C'est comme cela que j'ai pris cette nouvelle, lorsqu'elle m'a été annoncée. Comme une défaite personnelle après tous les moyens que nous avons mis en oeuvre pour l'aider à vivre et à se soigner décemment. Lorsque nous l'avons quittée le 29 juillet 2012, elle était en pleine forme. Rien ne laissait présager une fin si proche. Je n'y ai pas cru. C'est cela que j'ai appelé ma tragédie. Quelle tragédie? Familles, collègues et ami(e)s se sont empressés de me consoler, chacun insistant sur l'un ou l'autre aspects de la vie, sur l'une ou l'autre qualités de maman. Tout cela fait partie d'un processus de deuil, voire d'une liturgie de guérison intérieure. Le processus peut être long, infiniment long.
Pour certains, l'heure a largement sonné: elle a vu ses grands-enfants venus de la lointaine Barbade, il était temps qu'elle parte, ayant accompli sa mission. Pour d'autres, nous nous sommes allés par les apparences trompeuses d'une santé précaire, sans nous apercevoir qu'elle était rongée par la maladie. Bref, chacun y est allé de son commentaire. Je n'ai rien su dire à ma soeur Béa lorsqu'elle m'a demandé: "De quoi est décédée Maman?" Peut-être ce restera l'énigme de sa vie.
Est-ce le moment de se dire qu'on traverse une tragédie? Je ne crois pas. C'est le moment de célébrer la vie. Mes enfants jumeaux me le rappellent tous les jours: "Koko has died for life" ou "Koko est morte pour la vie". C'est sans aucun doute une formule apprise à l'école catholique, mais qui a un sens profond, surtout venant des enfants, les portes-paroles des ancêtres morts et de Dieu.
Morte de corps, ma mère est encore là en âme, en esprit. Je la revois sur les videos que je lui ai faites et que je garde précieusement.

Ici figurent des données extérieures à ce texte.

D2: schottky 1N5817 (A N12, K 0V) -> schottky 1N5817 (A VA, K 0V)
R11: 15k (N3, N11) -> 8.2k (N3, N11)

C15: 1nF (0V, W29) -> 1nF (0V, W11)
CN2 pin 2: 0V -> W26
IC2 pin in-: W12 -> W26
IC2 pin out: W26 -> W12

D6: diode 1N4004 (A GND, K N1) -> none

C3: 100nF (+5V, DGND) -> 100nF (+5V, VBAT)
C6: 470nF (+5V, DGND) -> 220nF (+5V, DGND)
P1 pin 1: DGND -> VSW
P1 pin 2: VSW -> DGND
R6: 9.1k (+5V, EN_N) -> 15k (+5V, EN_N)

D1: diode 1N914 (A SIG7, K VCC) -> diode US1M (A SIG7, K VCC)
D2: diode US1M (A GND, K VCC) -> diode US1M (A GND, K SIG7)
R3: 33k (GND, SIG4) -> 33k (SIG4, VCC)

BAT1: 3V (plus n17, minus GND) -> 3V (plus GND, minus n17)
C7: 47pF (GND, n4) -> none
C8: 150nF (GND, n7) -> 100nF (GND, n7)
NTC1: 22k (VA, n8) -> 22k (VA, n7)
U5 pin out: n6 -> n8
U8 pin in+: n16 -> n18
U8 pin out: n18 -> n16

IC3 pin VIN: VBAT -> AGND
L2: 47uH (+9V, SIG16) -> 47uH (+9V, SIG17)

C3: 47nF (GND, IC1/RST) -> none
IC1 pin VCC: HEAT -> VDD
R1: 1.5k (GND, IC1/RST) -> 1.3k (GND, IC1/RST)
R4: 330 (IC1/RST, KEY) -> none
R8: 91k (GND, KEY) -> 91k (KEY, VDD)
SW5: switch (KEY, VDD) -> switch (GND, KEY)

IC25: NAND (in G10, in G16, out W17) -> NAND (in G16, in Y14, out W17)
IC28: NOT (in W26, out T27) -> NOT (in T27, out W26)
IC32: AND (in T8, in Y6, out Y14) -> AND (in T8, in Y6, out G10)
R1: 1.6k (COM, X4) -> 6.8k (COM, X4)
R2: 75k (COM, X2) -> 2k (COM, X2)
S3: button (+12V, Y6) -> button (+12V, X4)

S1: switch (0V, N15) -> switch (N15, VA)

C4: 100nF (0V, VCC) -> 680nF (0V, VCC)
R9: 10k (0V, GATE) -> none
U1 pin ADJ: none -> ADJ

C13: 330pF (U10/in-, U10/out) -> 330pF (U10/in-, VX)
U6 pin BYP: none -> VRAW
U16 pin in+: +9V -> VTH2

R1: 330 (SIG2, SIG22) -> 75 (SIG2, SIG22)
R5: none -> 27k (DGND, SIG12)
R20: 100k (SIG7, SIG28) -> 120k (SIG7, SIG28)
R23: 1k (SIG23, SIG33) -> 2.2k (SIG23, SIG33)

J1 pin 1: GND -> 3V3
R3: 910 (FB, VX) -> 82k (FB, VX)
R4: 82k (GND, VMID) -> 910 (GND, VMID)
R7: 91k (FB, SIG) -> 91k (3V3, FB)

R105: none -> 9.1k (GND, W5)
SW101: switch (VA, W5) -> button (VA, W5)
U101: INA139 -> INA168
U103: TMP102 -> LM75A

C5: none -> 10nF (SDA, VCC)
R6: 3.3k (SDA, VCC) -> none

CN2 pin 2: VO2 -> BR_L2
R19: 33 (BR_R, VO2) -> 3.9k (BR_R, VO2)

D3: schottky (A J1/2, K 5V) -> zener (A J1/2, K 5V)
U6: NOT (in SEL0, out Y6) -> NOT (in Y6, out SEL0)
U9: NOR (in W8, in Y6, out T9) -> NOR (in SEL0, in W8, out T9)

Aujourd'hui, plus que jamais, je la sens plus proche et j'apprécie la vie qu'elle m'a transmise avec une acuïté indescriptible. Je suis plus que jamais solidaire des mes frères et soeurs au sens le plus large, car elle s'est révélée être la mère et la grand-mère d'une grande congrégation humaine. Elle a su briser les barrières de la haine, de la division et de la rancoeur entre ses enfants biologiques et spirituels.
La mort d'une mère ne peut être vécue comme une tragédie que par manque de foi et d'amour. Elle nous ouvre grande la porte de l'amour sans retour, de la fraternité sans égoïsme et de la paix entre hommes et femmes de notre monde immédiat.
J'en suis encore à me demander pourquoi elle ne m'a rien dit, pourquoi elle ne m'a pas révélé le sens profond des gestes qu'elle a posés lors de notre dernière rencontre à Masina, à Mbudi. Je n'ai pas eu le temps de lui dire au revoir; c'est pourquoi elle m'a si vite rappelé à Kinshasa peut-être. Wenda mboti mama!